Problem to solve. Nothing but an exact reproduction of the records, pictures excluded, should be returned.

Dataset excerpts.
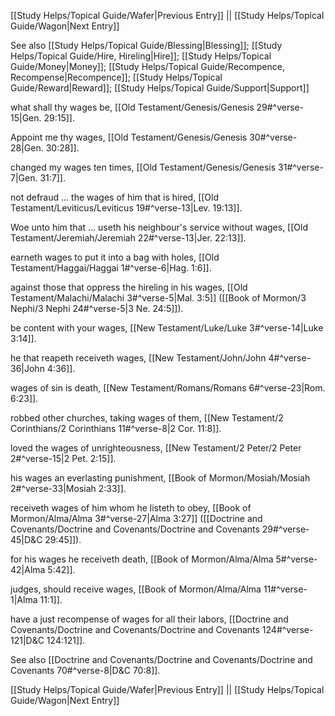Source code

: [[Study Helps/Topical Guide/Wafer|Previous Entry]]  ||  [[Study Helps/Topical Guide/Wagon|Next Entry]]

 See also [[Study Helps/Topical Guide/Blessing|Blessing]]; [[Study Helps/Topical Guide/Hire, Hireling|Hire]]; [[Study Helps/Topical Guide/Money|Money]]; [[Study Helps/Topical Guide/Recompence, Recompense|Recompence]]; [[Study Helps/Topical Guide/Reward|Reward]]; [[Study Helps/Topical Guide/Support|Support]]

 what shall thy wages be, [[Old Testament/Genesis/Genesis 29#^verse-15|Gen. 29:15]].

 Appoint me thy wages, [[Old Testament/Genesis/Genesis 30#^verse-28|Gen. 30:28]].

 changed my wages ten times, [[Old Testament/Genesis/Genesis 31#^verse-7|Gen. 31:7]].

 not defraud ... the wages of him that is hired, [[Old Testament/Leviticus/Leviticus 19#^verse-13|Lev. 19:13]].

 Woe unto him that ... useth his neighbour's service without wages, [[Old Testament/Jeremiah/Jeremiah 22#^verse-13|Jer. 22:13]].

 earneth wages to put it into a bag with holes, [[Old Testament/Haggai/Haggai 1#^verse-6|Hag. 1:6]].

 against those that oppress the hireling in his wages, [[Old Testament/Malachi/Malachi 3#^verse-5|Mal. 3:5]] ([[Book of Mormon/3 Nephi/3 Nephi 24#^verse-5|3 Ne. 24:5]]).

 be content with your wages, [[New Testament/Luke/Luke 3#^verse-14|Luke 3:14]].

 he that reapeth receiveth wages, [[New Testament/John/John 4#^verse-36|John 4:36]].

 wages of sin is death, [[New Testament/Romans/Romans 6#^verse-23|Rom. 6:23]].

 robbed other churches, taking wages of them, [[New Testament/2 Corinthians/2 Corinthians 11#^verse-8|2 Cor. 11:8]].

 loved the wages of unrighteousness, [[New Testament/2 Peter/2 Peter 2#^verse-15|2 Pet. 2:15]].

 his wages an everlasting punishment, [[Book of Mormon/Mosiah/Mosiah 2#^verse-33|Mosiah 2:33]].

 receiveth wages of him whom he listeth to obey, [[Book of Mormon/Alma/Alma 3#^verse-27|Alma 3:27]] ([[Doctrine and Covenants/Doctrine and Covenants/Doctrine and Covenants 29#^verse-45|D&C 29:45]]).

 for his wages he receiveth death, [[Book of Mormon/Alma/Alma 5#^verse-42|Alma 5:42]].

 judges, should receive wages, [[Book of Mormon/Alma/Alma 11#^verse-1|Alma 11:1]].

 have a just recompense of wages for all their labors, [[Doctrine and Covenants/Doctrine and Covenants/Doctrine and Covenants 124#^verse-121|D&C 124:121]].

 See also [[Doctrine and Covenants/Doctrine and Covenants/Doctrine and Covenants 70#^verse-8|D&C 70:8]].

[[Study Helps/Topical Guide/Wafer|Previous Entry]]  ||  [[Study Helps/Topical Guide/Wagon|Next Entry]]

Response area.
Source code

: [[Study Helps/Topical Guide/Wafer|Previous Entry]]  ||  [[Study Helps/Topical Guide/Wagon|Next Entry]]

 See also [[Study Helps/Topical Guide/Blessing|Blessing]]; [[Study Helps/Topical Guide/Hire, Hireling|Hire]]; [[Study Helps/Topical Guide/Money|Money]]; [[Study Helps/Topical Guide/Recompence, Recompense|Recompence]]; [[Study Helps/Topical Guide/Reward|Reward]]; [[Study Helps/Topical Guide/Support|Support]]

 what shall thy wages be, [[Old Testament/Genesis/Genesis 29#^verse-15|Gen. 29:15]].

 Appoint me thy wages, [[Old Testament/Genesis/Genesis 30#^verse-28|Gen. 30:28]].

 changed my wages ten times, [[Old Testament/Genesis/Genesis 31#^verse-7|Gen. 31:7]].

 not defraud ... the wages of him that is hired, [[Old Testament/Leviticus/Leviticus 19#^verse-13|Lev. 19:13]].

 Woe unto him that ... useth his neighbour's service without wages, [[Old Testament/Jeremiah/Jeremiah 22#^verse-13|Jer. 22:13]].

 earneth wages to put it into a bag with holes, [[Old Testament/Haggai/Haggai 1#^verse-6|Hag. 1:6]].

 against those that oppress the hireling in his wages, [[Old Testament/Malachi/Malachi 3#^verse-5|Mal. 3:5]] ([[Book of Mormon/3 Nephi/3 Nephi 24#^verse-5|3 Ne. 24:5]]).

 be content with your wages, [[New Testament/Luke/Luke 3#^verse-14|Luke 3:14]].

 he that reapeth receiveth wages, [[New Testament/John/John 4#^verse-36|John 4:36]].

 wages of sin is death, [[New Testament/Romans/Romans 6#^verse-23|Rom. 6:23]].

 robbed other churches, taking wages of them, [[New Testament/2 Corinthians/2 Corinthians 11#^verse-8|2 Cor. 11:8]].

 loved the wages of unrighteousness, [[New Testament/2 Peter/2 Peter 2#^verse-15|2 Pet. 2:15]].

 his wages an everlasting punishment, [[Book of Mormon/Mosiah/Mosiah 2#^verse-33|Mosiah 2:33]].

 receiveth wages of him whom he listeth to obey, [[Book of Mormon/Alma/Alma 3#^verse-27|Alma 3:27]] ([[Doctrine and Covenants/Doctrine and Covenants/Doctrine and Covenants 29#^verse-45|D&C 29:45]]).

 for his wages he receiveth death, [[Book of Mormon/Alma/Alma 5#^verse-42|Alma 5:42]].

 judges, should receive wages, [[Book of Mormon/Alma/Alma 11#^verse-1|Alma 11:1]].

 have a just recompense of wages for all their labors, [[Doctrine and Covenants/Doctrine and Covenants/Doctrine and Covenants 124#^verse-121|D&C 124:121]].

 See also [[Doctrine and Covenants/Doctrine and Covenants/Doctrine and Covenants 70#^verse-8|D&C 70:8]].

[[Study Helps/Topical Guide/Wafer|Previous Entry]]  ||  [[Study Helps/Topical Guide/Wagon|Next Entry]]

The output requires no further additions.